*Trecho da página:*
>>>

Ele estava numa condição em que era muito complicado se adaptar. O humor ajuda a nos afeiçoarmos ao mundo ou à situação em que nos encontramos. O humor é uma forma de lidar com a adversidade. Navalny parece que percebeu isso. A descontração diante da punição era inútil, pois não mudaria nada: ele continuaria preso e ainda acabaria na solitária. Porém, o humor é uma “espécie de mau perder”, como escreve Ricardo Araújo Pereira. “É uma atitude de valor equivalente à da criança que, depois de levar uma palmada, diz, de lágrimas nos olhos: ‘não me doeu’”, afirma o humorista português.
O sistema político putinista impede a ascensão de qualquer opositor que possua discursos inflamados contra o Kremlin. Se um político consegue apoio para disputar a eleição, e possui uma retórica contundente contra o atual governo russo, tem a candidatura barrada por algum motivo: inventa-se crimes, cria-se argumentos jurídicos falaciosos e até mesmo alega-se “erros técnicos”.

<<<

*Tarefa proposta:*
Prossiga com o trecho sobre Navalny e o sistema político de Putin, começando logo depois da última frase apresentada.

*Material:*
>>>

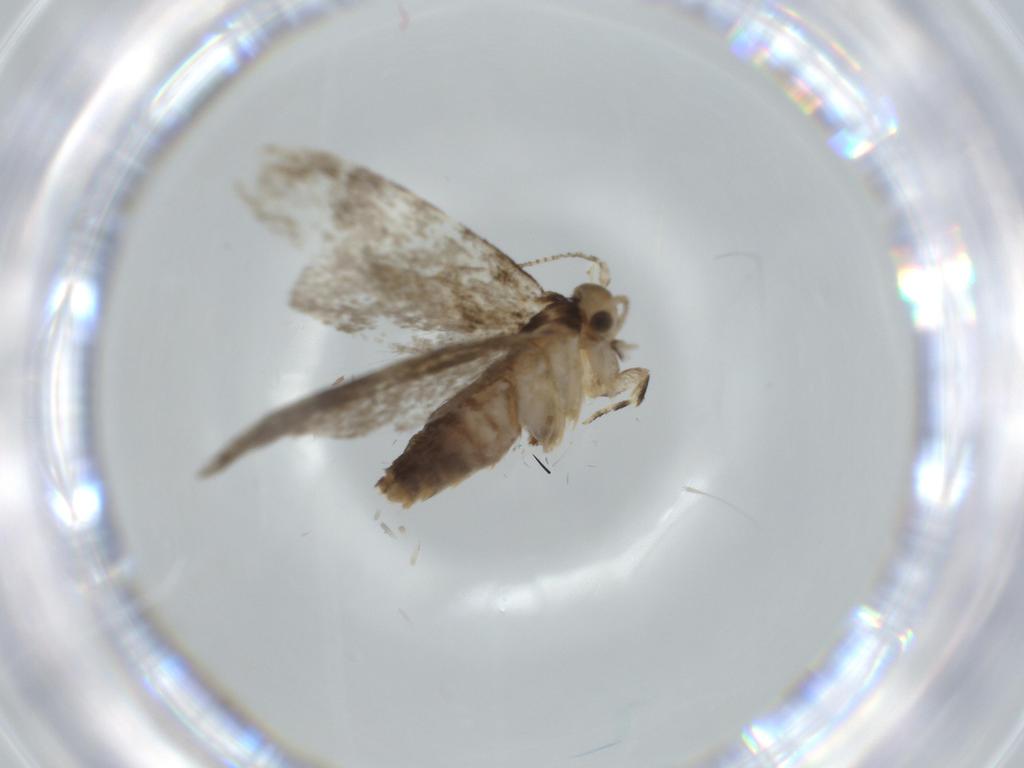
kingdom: Animalia
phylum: Arthropoda
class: Insecta
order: Lepidoptera
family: Tineidae
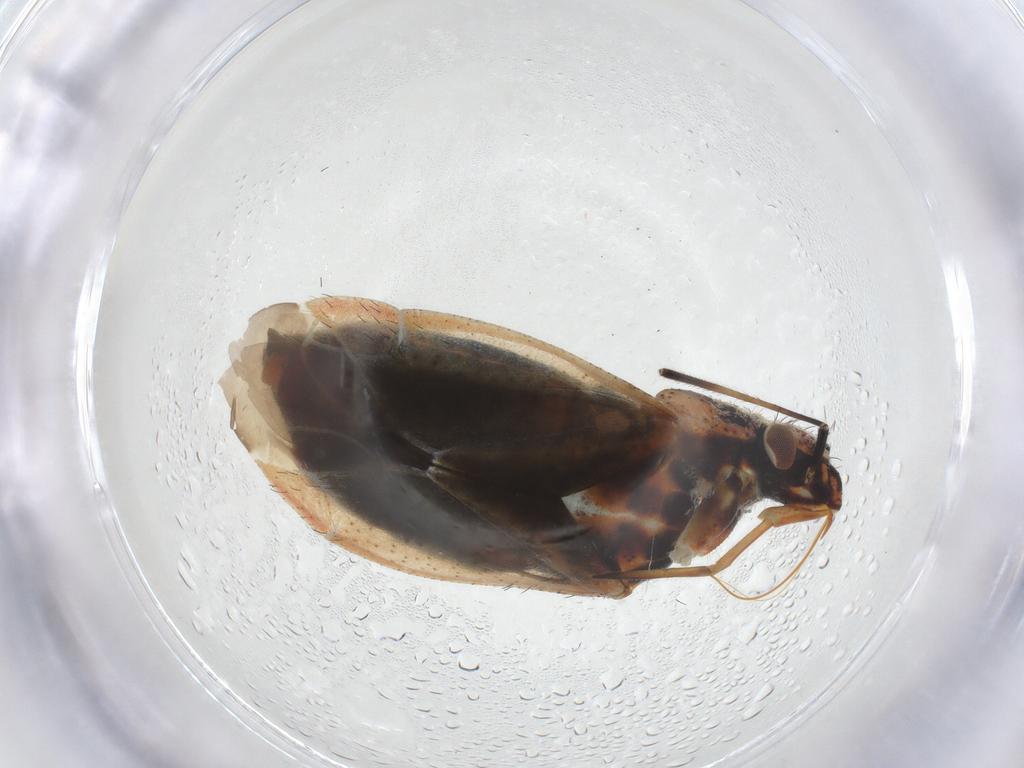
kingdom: Animalia
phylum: Arthropoda
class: Insecta
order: Hemiptera
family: Miridae
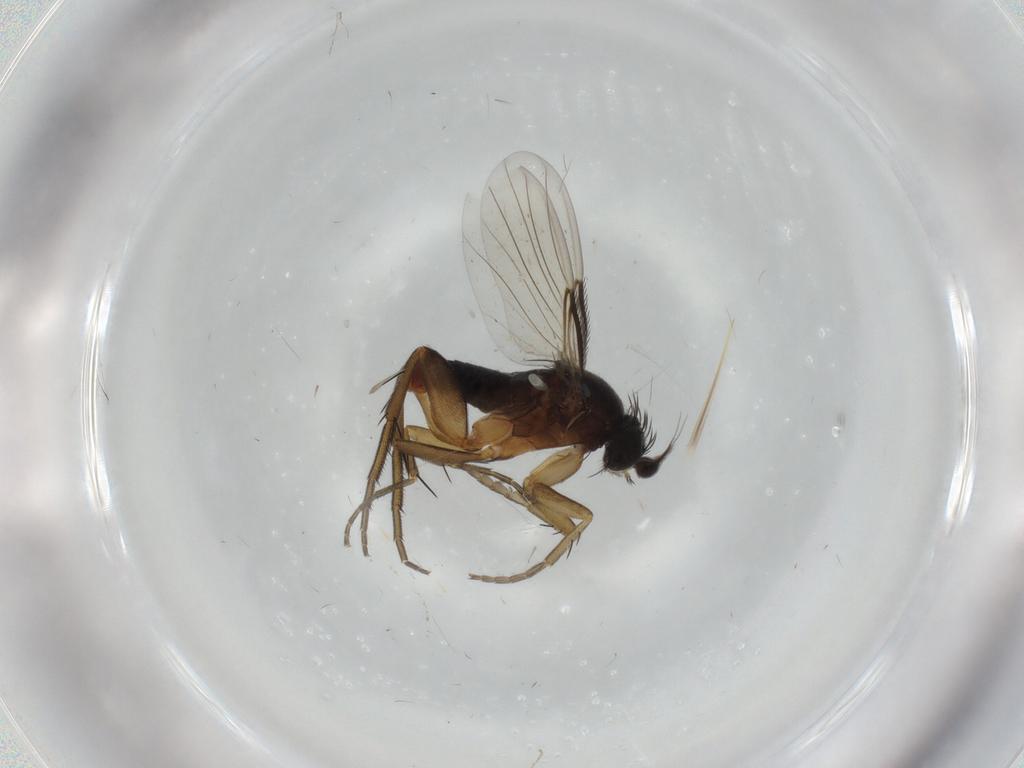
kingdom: Animalia
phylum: Arthropoda
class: Insecta
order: Diptera
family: Phoridae
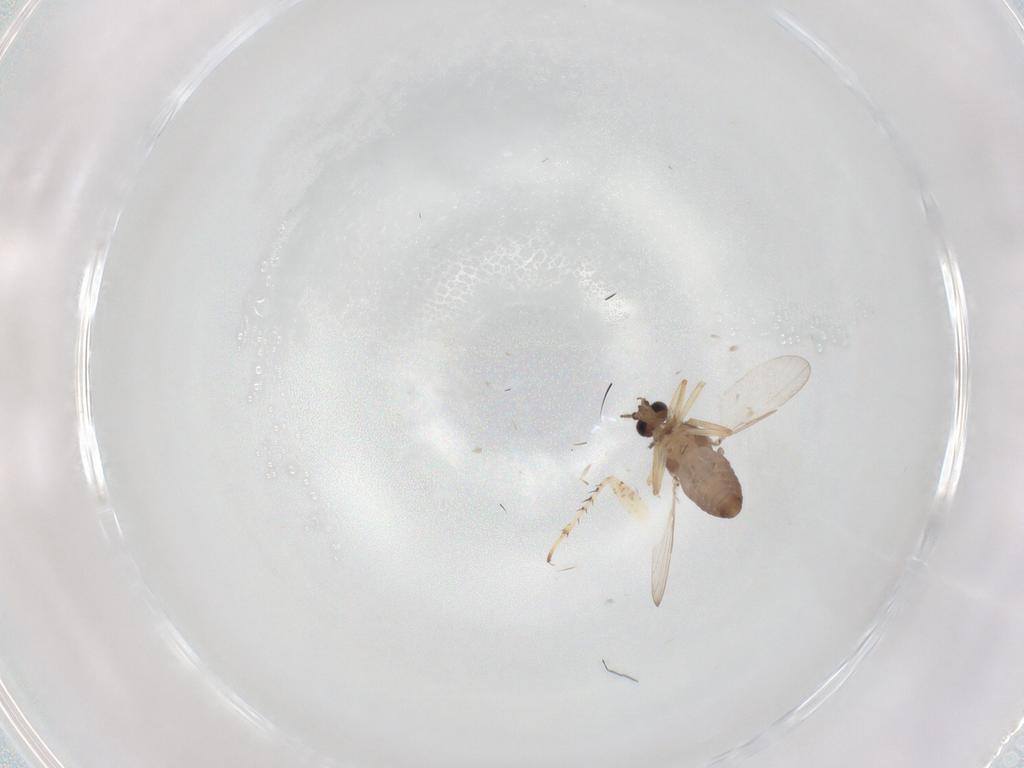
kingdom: Animalia
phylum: Arthropoda
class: Insecta
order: Diptera
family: Ceratopogonidae
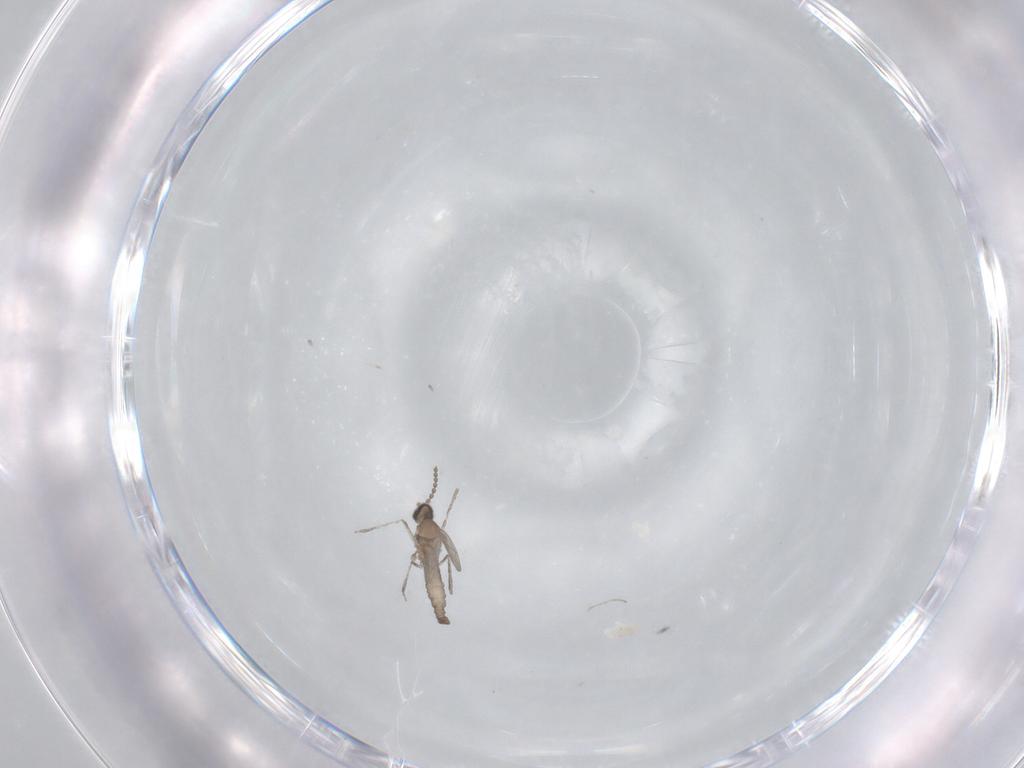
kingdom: Animalia
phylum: Arthropoda
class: Insecta
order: Diptera
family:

<<<

*Resultado final:*
Mesmo que o candidato seja totalmente limpo, a criatividade dos asseclas de Putin não tem limites. O político pode ser tão honesto que nunca foi capaz de estacionar em vaga para deficiente. Não importa. Vão encontrar uma forma de barrá-lo:
- Sinto muito, senhor. Sua candidatura foi indeferida.
- Mas como?! Não fiz nada de errado. Não há nenhum erro técnico.
- Os vizinhos reclamaram que o senhor colocou músicas de The Who com um volume muito alto, o que incomodou todo mundo no seu prédio. É o suficiente para entendermos que o senhor não tem condições de concorrer.